- **EXERCISE PROMPT**
Return the material exactly as it appears, from its start through the line containing "title Superimposition of", both ends included, and leave the pictures out of your answer.
[Begin DATA TO USE]
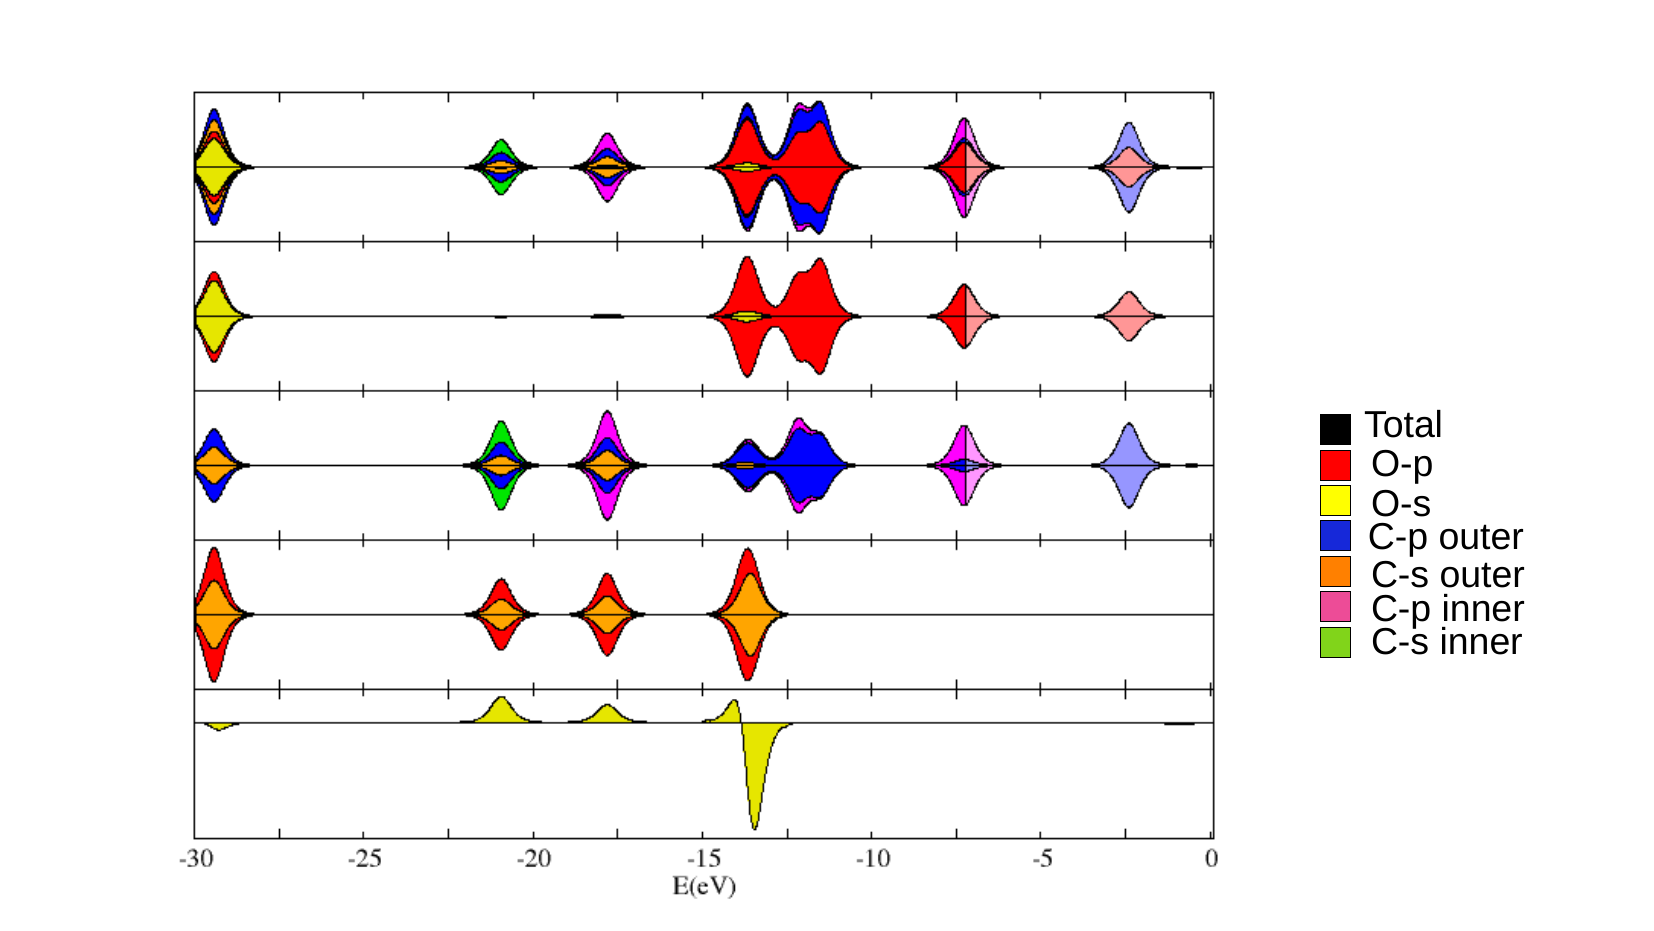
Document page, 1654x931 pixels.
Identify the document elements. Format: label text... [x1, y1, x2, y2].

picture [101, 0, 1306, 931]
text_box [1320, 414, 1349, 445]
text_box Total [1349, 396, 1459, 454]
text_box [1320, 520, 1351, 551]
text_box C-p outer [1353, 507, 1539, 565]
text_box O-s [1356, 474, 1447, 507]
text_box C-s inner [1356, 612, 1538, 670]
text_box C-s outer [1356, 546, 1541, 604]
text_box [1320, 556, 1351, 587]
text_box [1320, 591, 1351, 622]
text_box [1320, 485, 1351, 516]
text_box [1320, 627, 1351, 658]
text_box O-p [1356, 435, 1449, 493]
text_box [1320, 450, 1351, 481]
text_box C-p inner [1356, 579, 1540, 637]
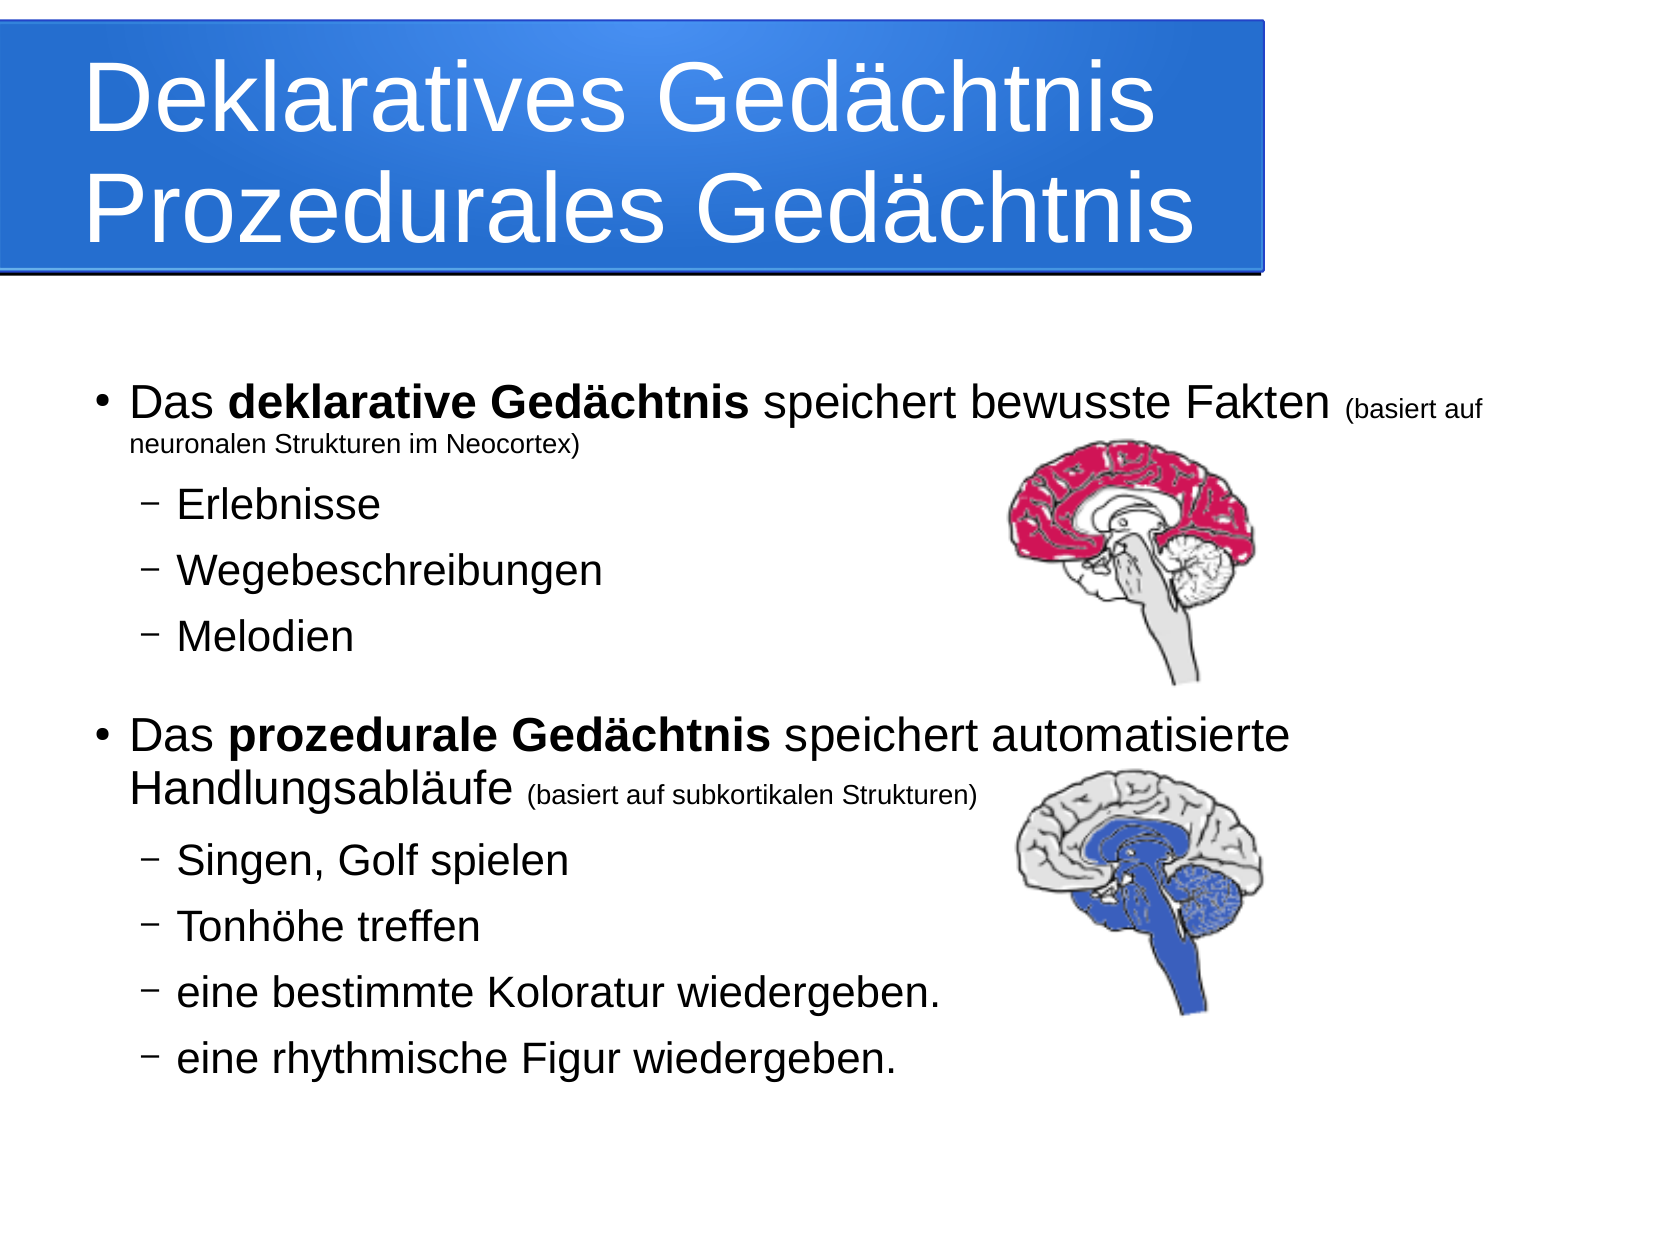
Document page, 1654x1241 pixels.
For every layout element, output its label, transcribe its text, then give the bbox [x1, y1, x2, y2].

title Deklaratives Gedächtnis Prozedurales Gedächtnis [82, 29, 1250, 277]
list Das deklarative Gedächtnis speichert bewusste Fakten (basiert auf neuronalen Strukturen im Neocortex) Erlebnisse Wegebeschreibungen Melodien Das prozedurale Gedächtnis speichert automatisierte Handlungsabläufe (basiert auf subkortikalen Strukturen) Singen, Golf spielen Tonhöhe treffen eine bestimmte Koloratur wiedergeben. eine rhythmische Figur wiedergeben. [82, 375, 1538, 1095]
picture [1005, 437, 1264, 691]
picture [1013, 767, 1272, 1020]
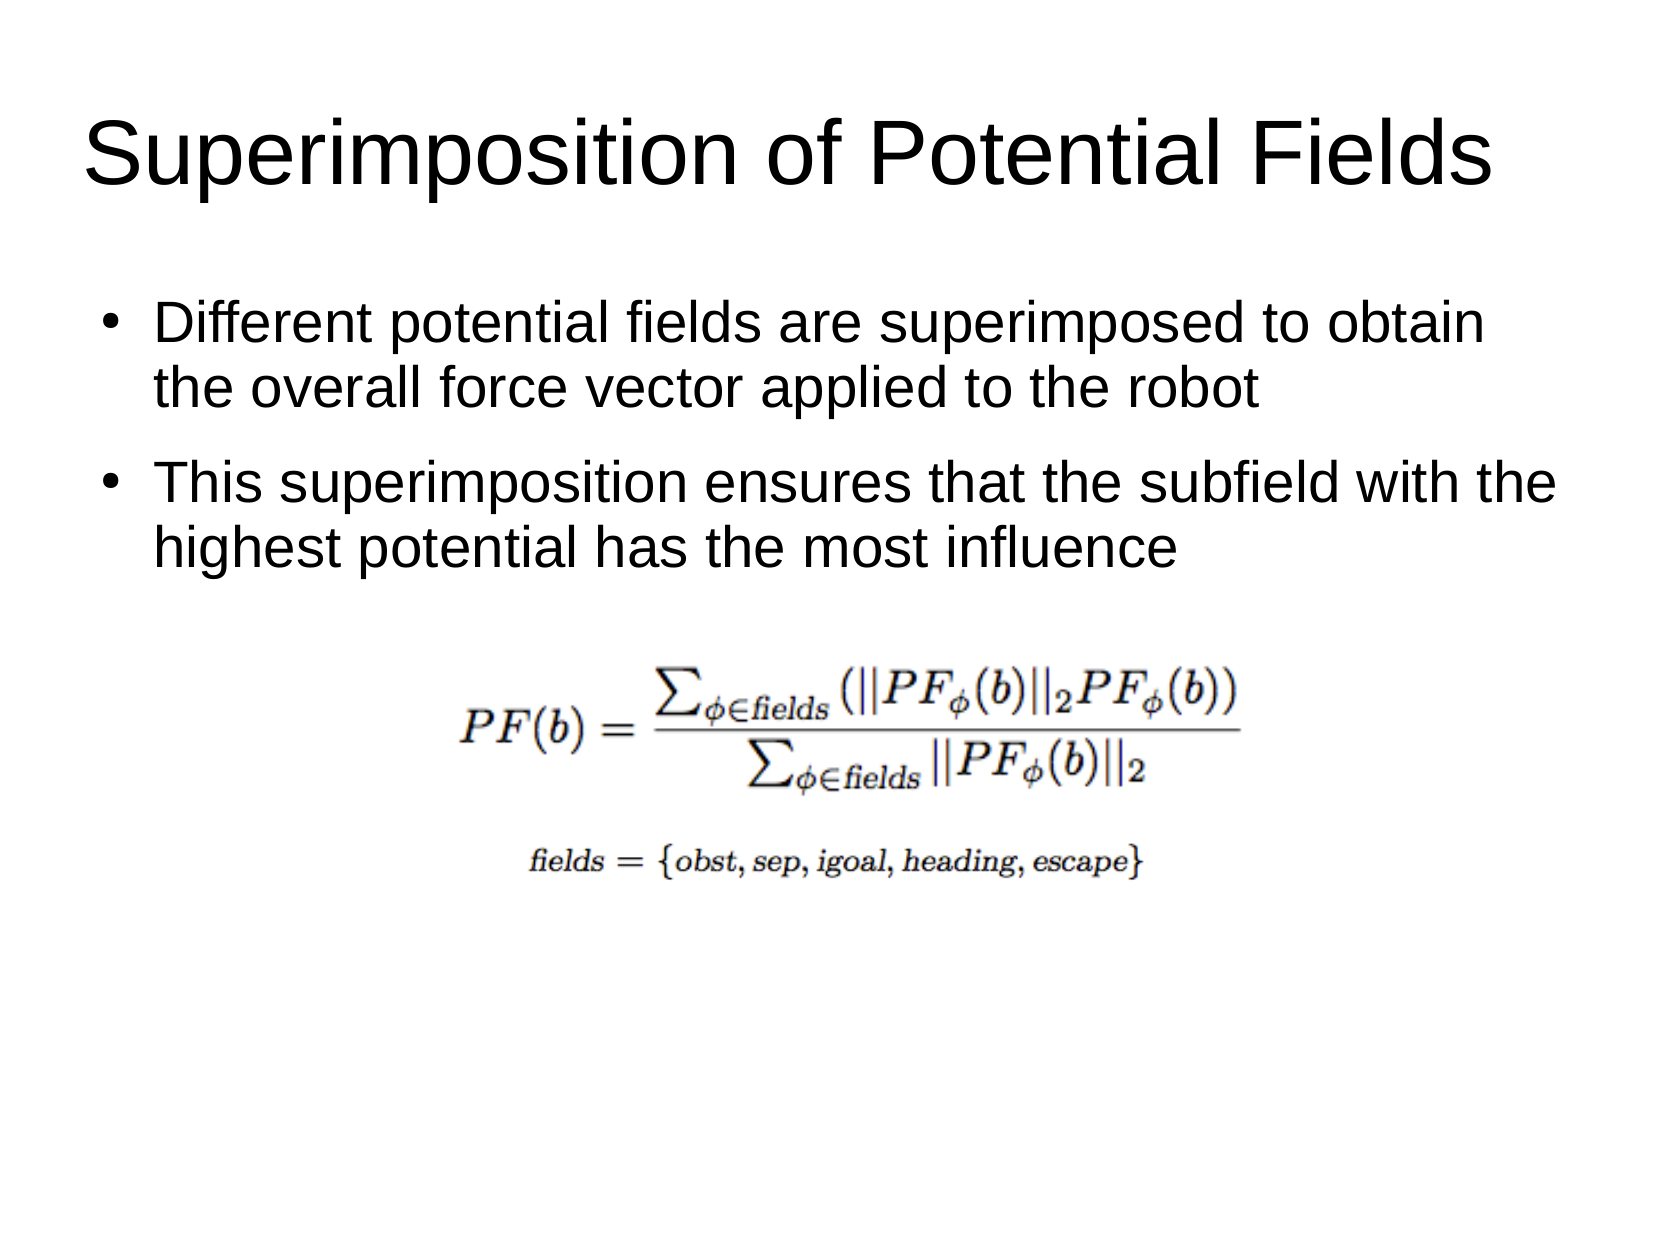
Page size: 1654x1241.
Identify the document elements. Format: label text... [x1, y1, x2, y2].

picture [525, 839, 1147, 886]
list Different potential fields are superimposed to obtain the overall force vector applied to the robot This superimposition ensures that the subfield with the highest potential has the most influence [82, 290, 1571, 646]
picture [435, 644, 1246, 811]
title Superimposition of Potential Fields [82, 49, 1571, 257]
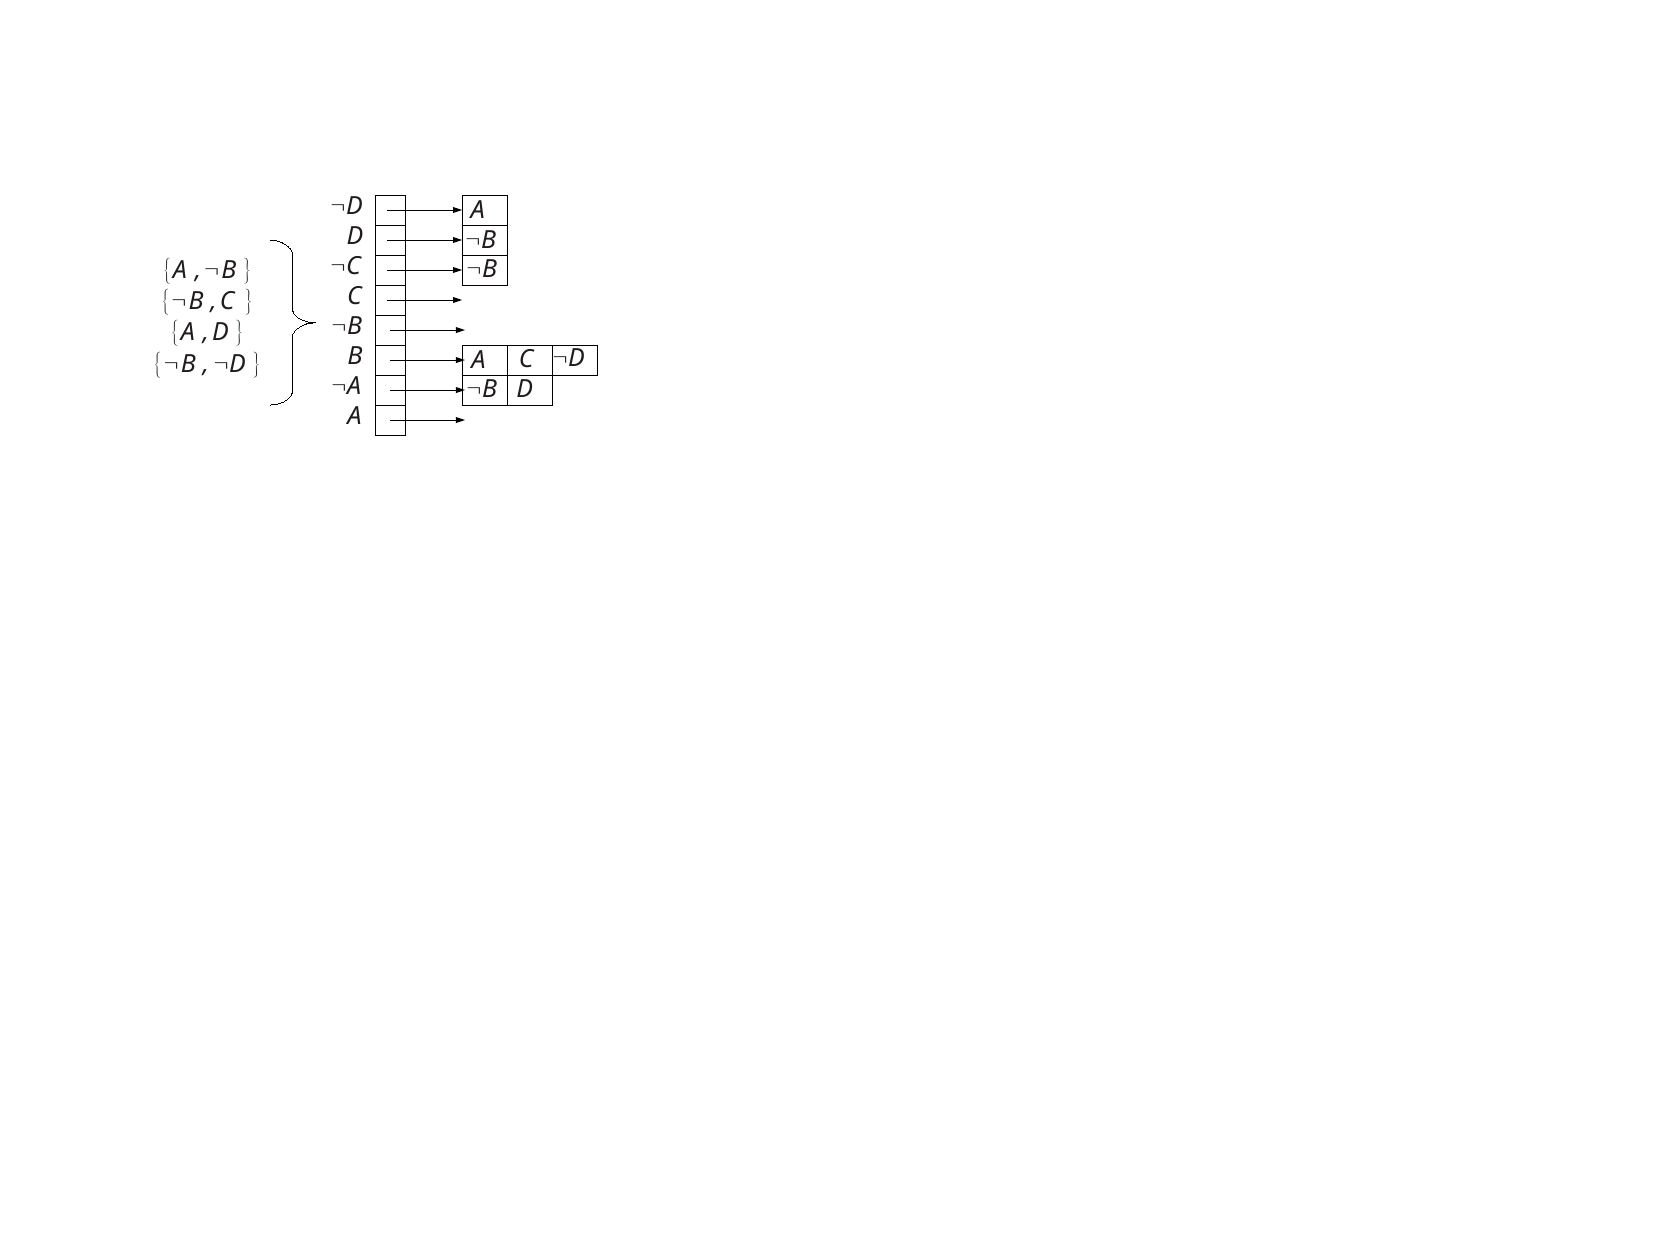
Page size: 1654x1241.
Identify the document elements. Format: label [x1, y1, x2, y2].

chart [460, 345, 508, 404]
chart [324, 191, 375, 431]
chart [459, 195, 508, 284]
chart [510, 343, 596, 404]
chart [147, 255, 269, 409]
[End DATA TO USE]
- **TASK RESULT**
Document page, 1654x931 pixels.
Identify the document elements. Format: label text... [x1, y1, x2, y2].

picture [101, 0, 1306, 931]
text_box [1320, 414, 1349, 445]
text_box Total [1349, 396, 1459, 454]
text_box [1320, 520, 1351, 551]
text_box C-p outer [1353, 507, 1539, 565]
text_box O-s [1356, 474, 1447, 507]
text_box C-s inner [1356, 612, 1538, 670]
text_box C-s outer [1356, 546, 1541, 604]
text_box [1320, 556, 1351, 587]
text_box [1320, 591, 1351, 622]
text_box [1320, 485, 1351, 516]
text_box [1320, 627, 1351, 658]
text_box O-p [1356, 435, 1449, 493]
text_box [1320, 450, 1351, 481]
text_box C-p inner [1356, 579, 1540, 637]
Document page, 1654x1241 pixels.
For every layout element, output its label, transcribe its text, then give the bbox [x1, y1, x2, y2].

title Deklaratives Gedächtnis Prozedurales Gedächtnis [82, 29, 1250, 277]
list Das deklarative Gedächtnis speichert bewusste Fakten (basiert auf neuronalen Strukturen im Neocortex) Erlebnisse Wegebeschreibungen Melodien Das prozedurale Gedächtnis speichert automatisierte Handlungsabläufe (basiert auf subkortikalen Strukturen) Singen, Golf spielen Tonhöhe treffen eine bestimmte Koloratur wiedergeben. eine rhythmische Figur wiedergeben. [82, 375, 1538, 1095]
picture [1005, 437, 1264, 691]
picture [1013, 767, 1272, 1020]
Page size: 1654x1241.
Identify the document elements. Format: label text... [x1, y1, x2, y2].

picture [525, 839, 1147, 886]
list Different potential fields are superimposed to obtain the overall force vector applied to the robot This superimposition ensures that the subfield with the highest potential has the most influence [82, 290, 1571, 646]
picture [435, 644, 1246, 811]
title Superimposition of Potential Fields [82, 49, 1571, 257]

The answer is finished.